Bitcoin maintains stability above $115,000 as buyers absorb selling pressure. Bitcoin (BTC) remains stable above $115,000, with strong buying power absorbing most profit-taking pressures - laying the groundwork for a potential breakout to new price highs.
After establishing a new ATH of $123,100 the previous Monday, BTC struggled to maintain upward momentum. The price action stagnation largely stems from retail selling pressure, particularly evident on Binance. According to CryptoQuant data, Bitcoin's Net Taker Volume index - representing the difference between active buy and sell orders - has returned to negative territory, dropping below $60 million. This indicates that most current transactions are sell orders, reflecting increasing profit-taking and cautious sentiment among retail investors, even as the price remains near historical peaks.
Geographic indicators continue to reinforce the prevailing cautious market sentiment. In the US, the Coinbase Premium Index - measuring price differences between Coinbase and other global exchanges - has maintained a sideways status throughout July. Despite Bitcoin's price increase, US spot market buyers remain hesitant, showing signs of profit-taking or observing from the sidelines, waiting for more attractive entry points.
Meanwhile, the Korea Premium Index has dropped to negative territory, indicating that Bitcoin prices on Korean exchanges are lower than the global average. This disparity reflects ongoing selling pressure and demonstrates a clear lack of enthusiasm from Korean retail investors at the current stage.
Despite some on-chain data and technical indicators suggesting a cautious market sentiment, Bitcoin's stability in the $110,000 to $115,000 range is still viewed positively. Analyst Boris Vest notes that Bitcoin is currently in a "liquidation battle", with selling pressure continuously absorbed around $116,000, while buying pressure encounters resistance near $120,000. He sees this as a sign of a healthy two-way market where both buyers and sellers are actively participating, rather than falling into an imbalanced state.
Despite strong selling pressure on Binance, recent data shows the Cumulative Volume Delta (CVD) index recorded a negative volume of $4.1 billion - which was quickly absorbed. Immediately after, the market witnessed a positive jump of $2.3 billion as buying pressure returned, indicating persistent demand at lower price levels. As long as Bitcoin continues to defend the price range around $110,000, the bullish side maintains market structure control. With selling-side liquidity showing signs of weakening, the likelihood of an upward breakout is becoming increasingly apparent. If the current accumulation zone is maintained, it could serve as a "launchpad" for the next acceleration in BTC's price trend.
From a technical perspective, while breaking above $120,000 remains challenging, a slight sweep into the Fair Value Gap (FVG) between $115,200 and $112,000 could provide necessary liquidity to drive the next price increase. Entering this FVG could trigger sell liquidation orders, potentially facilitating a strong rally beyond the current peak of $123,100, especially as price gaps above have largely been filled.
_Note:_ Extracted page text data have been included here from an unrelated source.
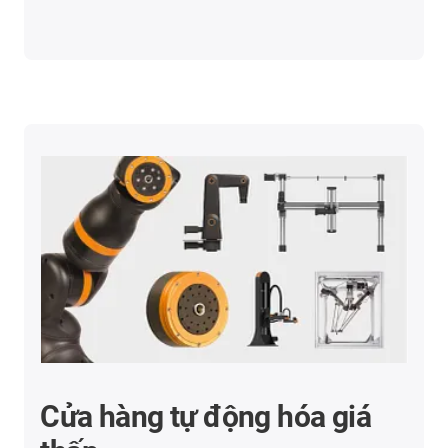
Cửa hàng tự động hóa giá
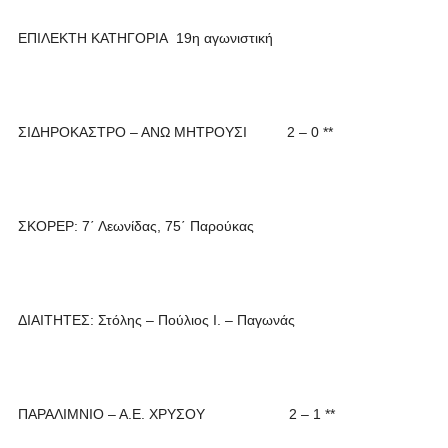
ΕΠΙΛΕΚΤΗ ΚΑΤΗΓΟΡΙΑ 19η αγωνιστική
ΣΙΔΗΡΟΚΑΣΤΡΟ – ΑΝΩ ΜΗΤΡΟΥΣΙ 2 – 0 **
ΣΚΟΡΕΡ: 7΄ Λεωνίδας, 75΄ Παρούκας
ΔΙΑΙΤΗΤΕΣ: Στόλης – Πούλιος Ι. – Παγωνάς
ΠΑΡΑΛΙΜΝΙΟ – Α.Ε. ΧΡΥΣΟΥ 2 – 1 **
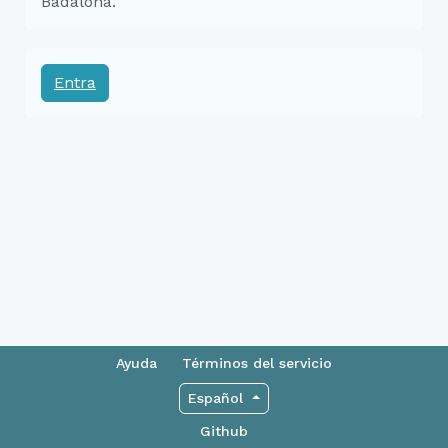
Badalona.
Entra
Ayuda
Términos del servicio
Español
Github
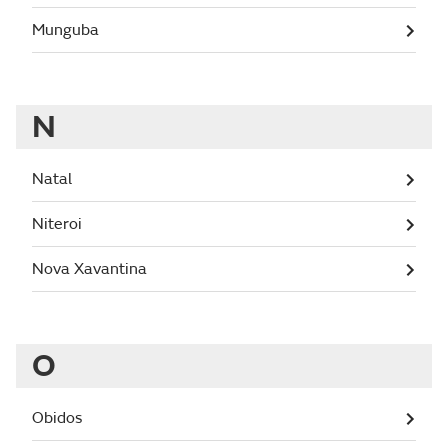
Munguba
N
Natal
Niteroi
Nova Xavantina
O
Obidos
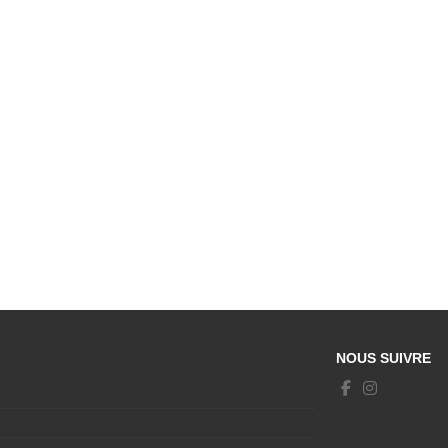
NOUS SUIVRE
However, for this scenario to materialize, Bitcoin needs a positive reaction and strong recovery when retesting the FVG zone. If the price cannot quickly recover after sweeping lows around $115,700, it might signal weakening momentum and open the risk of deeper correction. In summary, BTC's recovery strength and speed when approaching this liquidity zone will be crucial in determining whether the market is ready for a new price surge or entering a correction phase.
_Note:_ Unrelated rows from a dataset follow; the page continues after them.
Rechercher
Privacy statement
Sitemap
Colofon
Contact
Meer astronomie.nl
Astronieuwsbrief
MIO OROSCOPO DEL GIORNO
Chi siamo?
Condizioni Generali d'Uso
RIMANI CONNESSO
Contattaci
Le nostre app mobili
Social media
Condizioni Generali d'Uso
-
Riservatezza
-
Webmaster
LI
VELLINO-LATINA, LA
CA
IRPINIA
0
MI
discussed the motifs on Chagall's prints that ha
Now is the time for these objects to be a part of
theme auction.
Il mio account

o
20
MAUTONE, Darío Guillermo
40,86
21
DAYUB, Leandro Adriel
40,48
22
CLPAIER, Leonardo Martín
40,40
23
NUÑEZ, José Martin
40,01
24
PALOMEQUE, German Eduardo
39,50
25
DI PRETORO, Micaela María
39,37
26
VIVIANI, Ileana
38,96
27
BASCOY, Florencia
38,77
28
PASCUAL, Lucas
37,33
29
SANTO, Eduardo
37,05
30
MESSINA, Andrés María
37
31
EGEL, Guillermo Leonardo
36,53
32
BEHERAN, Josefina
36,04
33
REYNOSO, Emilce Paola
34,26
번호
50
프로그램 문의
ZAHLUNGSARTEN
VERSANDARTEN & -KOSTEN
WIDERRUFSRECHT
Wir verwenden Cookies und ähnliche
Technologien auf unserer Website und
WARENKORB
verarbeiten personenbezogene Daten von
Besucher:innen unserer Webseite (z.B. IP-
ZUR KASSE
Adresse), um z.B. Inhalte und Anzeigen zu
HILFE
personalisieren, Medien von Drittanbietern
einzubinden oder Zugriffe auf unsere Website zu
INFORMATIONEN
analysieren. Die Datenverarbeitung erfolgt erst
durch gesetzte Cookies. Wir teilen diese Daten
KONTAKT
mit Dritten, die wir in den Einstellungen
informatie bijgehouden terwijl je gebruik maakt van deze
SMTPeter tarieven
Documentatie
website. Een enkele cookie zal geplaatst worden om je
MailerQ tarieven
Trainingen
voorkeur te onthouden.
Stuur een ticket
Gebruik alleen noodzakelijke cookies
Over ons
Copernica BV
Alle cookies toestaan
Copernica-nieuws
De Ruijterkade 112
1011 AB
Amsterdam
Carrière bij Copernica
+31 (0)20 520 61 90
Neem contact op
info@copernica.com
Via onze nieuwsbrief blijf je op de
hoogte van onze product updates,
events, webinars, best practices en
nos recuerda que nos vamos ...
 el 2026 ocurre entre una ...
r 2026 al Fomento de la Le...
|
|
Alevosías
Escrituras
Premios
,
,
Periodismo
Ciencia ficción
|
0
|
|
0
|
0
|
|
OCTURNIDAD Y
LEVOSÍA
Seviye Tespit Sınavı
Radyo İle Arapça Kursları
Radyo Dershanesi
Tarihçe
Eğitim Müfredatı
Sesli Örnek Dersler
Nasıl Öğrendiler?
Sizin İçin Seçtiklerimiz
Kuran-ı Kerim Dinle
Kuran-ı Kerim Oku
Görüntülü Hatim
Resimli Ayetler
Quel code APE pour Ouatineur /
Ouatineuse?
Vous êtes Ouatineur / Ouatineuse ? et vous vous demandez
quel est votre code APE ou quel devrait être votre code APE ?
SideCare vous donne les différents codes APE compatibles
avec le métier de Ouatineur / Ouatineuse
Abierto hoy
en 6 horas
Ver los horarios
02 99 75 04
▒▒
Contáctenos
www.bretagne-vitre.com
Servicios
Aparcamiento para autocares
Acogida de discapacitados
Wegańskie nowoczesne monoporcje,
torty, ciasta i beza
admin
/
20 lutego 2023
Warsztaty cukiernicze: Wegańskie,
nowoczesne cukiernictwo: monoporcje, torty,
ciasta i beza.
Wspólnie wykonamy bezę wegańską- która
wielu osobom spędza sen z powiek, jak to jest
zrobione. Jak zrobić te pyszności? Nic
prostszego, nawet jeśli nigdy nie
According to Bitcoin researcher Axel Adler Jr., BTC continues to move in a positive growth zone, as "market components maintain stable buying activity." He further emphasized: "We have not yet entered an overly euphoric stage. There is still room for Bitcoin to rise to $139,000 without facing significant risks of market overheating."
This article does not contain investment advice or recommendations. All investment and trading activities carry risks, and readers should conduct their own research when making decisions.